LOS ANGELES Los Angeles Clippers owner Donald Sterling, banned for life from the NBA for taped racist comments, has handed over control of the team to his wife who is negotiating with the NBA to sell the Clippers on her terms, according to media reports on Friday.
Under pressure from the NBA to sell the team, Sterling transferred control to his estranged wife, Shelly, and she is negotiating with the NBA, celebrity website TMZ reported, citing unnamed sources.
Reuters could not confirm the reports. Shelly Sterling's attorney declined to comment, as did a spokesman for the Clippers.

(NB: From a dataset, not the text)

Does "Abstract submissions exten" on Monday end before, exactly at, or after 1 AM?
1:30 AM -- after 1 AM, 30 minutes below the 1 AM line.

“We continue to follow the process set forth in the NBA constitution regarding termination of the current ownership interests in the Los Angeles Clippers, and are proceeding toward a hearing on this matter on June 3,” NBA spokesman Mike Bass said in a statement.
League commissioner Adam Silver banned Sterling for life, fined him $2.5 million and threatened with the forced sale of the Clippers after an audio recording surfaced last month of a conversation in which the Clippers owner berated a female friend, V. Stiviano, for publicly associating with black people.
The recording made Sterling the focus of widespread outrage, angering fans and NBA players and causing commercial sponsors to back away from the team.
Silver has signaled a willingness to strike a deal to avoid a showdown in his efforts to oust Sterling.
The commissioner said on Tuesday he would prefer to let Sterling sell his team "on a reasonable timetable" rather than proceed with trying to forcibly terminate his ownership. The statement came a day after the league formally charged that racist comments made by Sterling have so seriously damaged the NBA that he should be removed.
The league has given Sterling until May 27 to respond to its charge and invited him to appear at a special hearing before the NBA Board of Governors set for June 3, after which the league's 29 other owners who make up the board could vote to strip him of his team.
Donald Sterling bought the Clippers, who were then based in San Diego, in 1981 for about $13 million. The team is now worth at least $575 million, according to Forbes.